WORK INSTRUCTIONS »
Without changing a word, repeat the data, and include no pictures.

DATASET CONTENT »
--------

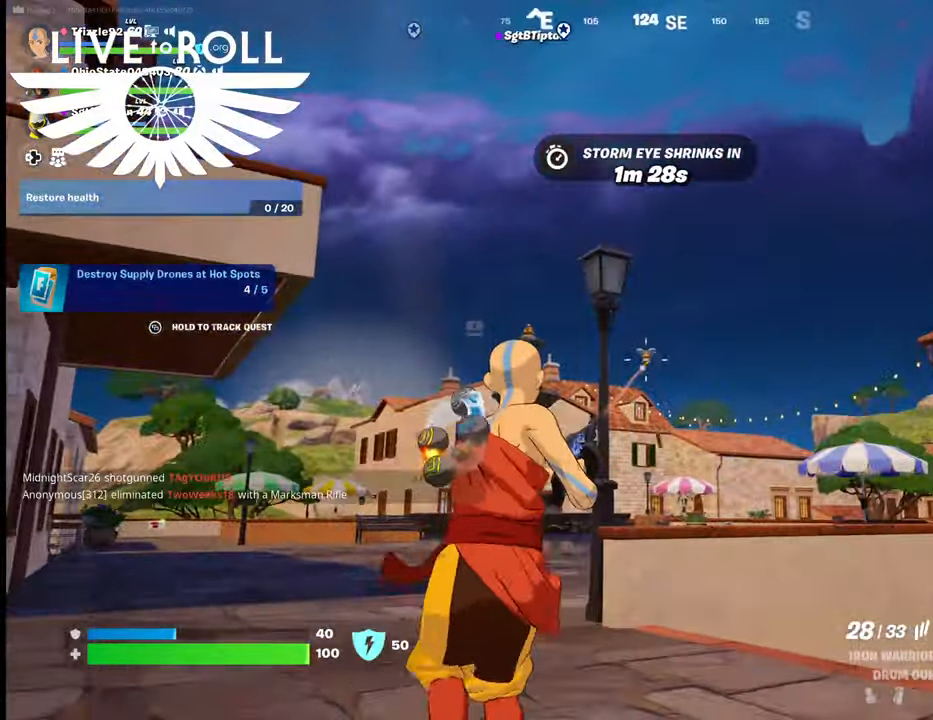
{"buttons": [], "left_stick": "center", "right_stick": "center", "events": [[34, "R2", "up"], [300, "R2", "down"], [434, "R2", "up"]]}
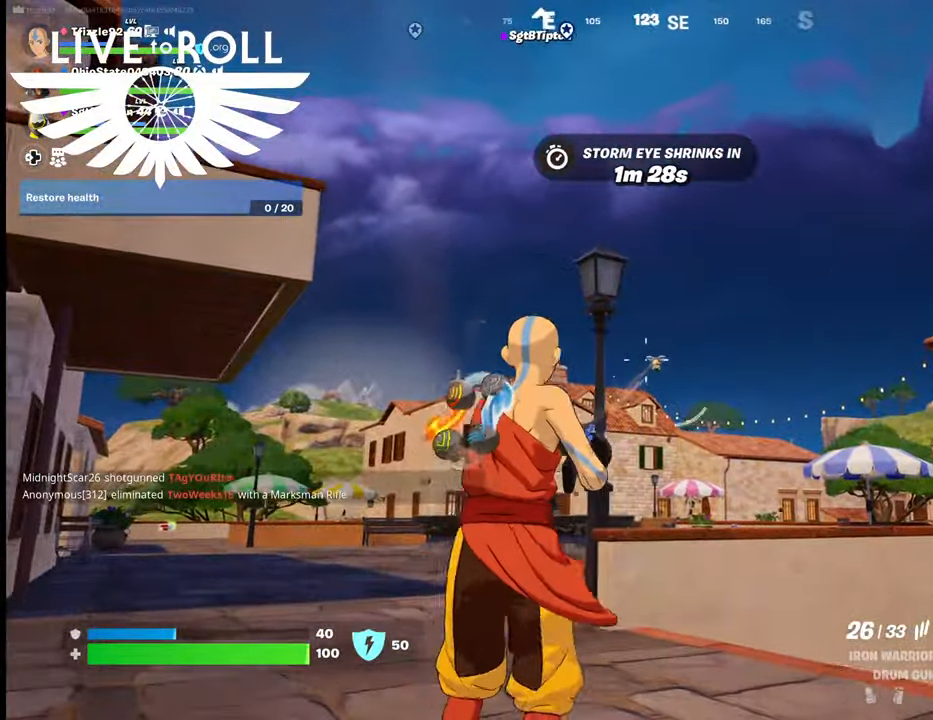
{"buttons": [], "left_stick": "right", "right_stick": "center", "events": [[300, "R2", "down"], [367, "left_stick", "right"], [434, "R2", "up"]]}
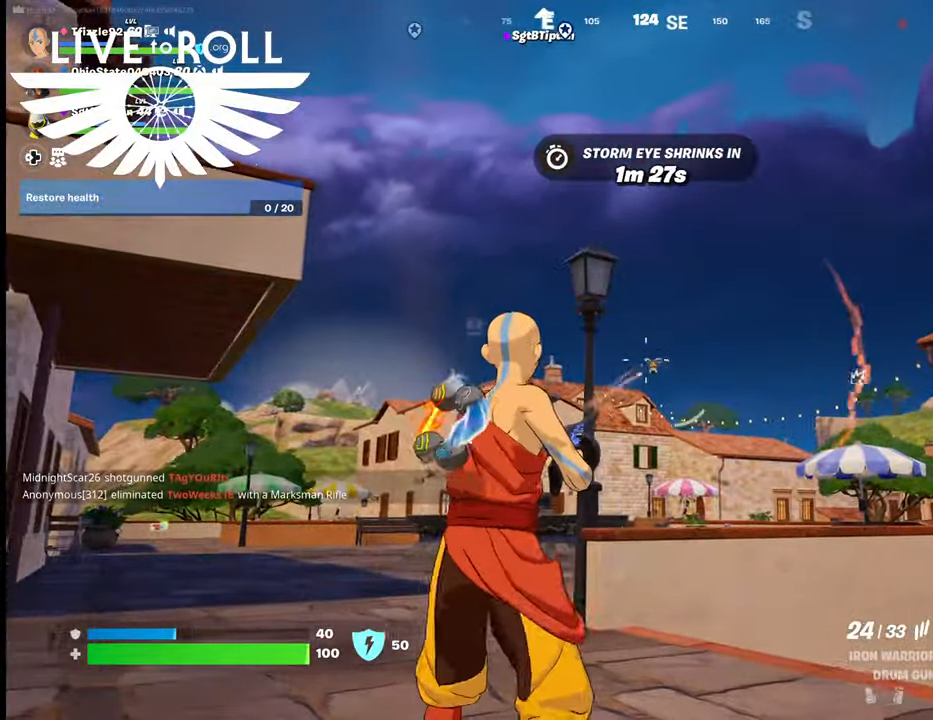
{"buttons": ["R2"], "left_stick": "up-right", "right_stick": "center", "events": [[100, "left_stick", "center"], [267, "left_stick", "up"], [367, "left_stick", "up-right"], [434, "R2", "down"]]}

--------

WRITTEN ANSWER »
{"buttons": [], "left_stick": "center", "right_stick": "center", "events": [[34, "R2", "up"], [300, "R2", "down"], [434, "R2", "up"]]}
{"buttons": [], "left_stick": "right", "right_stick": "center", "events": [[300, "R2", "down"], [367, "left_stick", "right"], [434, "R2", "up"]]}
{"buttons": ["R2"], "left_stick": "up-right", "right_stick": "center", "events": [[100, "left_stick", "center"], [267, "left_stick", "up"], [367, "left_stick", "up-right"], [434, "R2", "down"]]}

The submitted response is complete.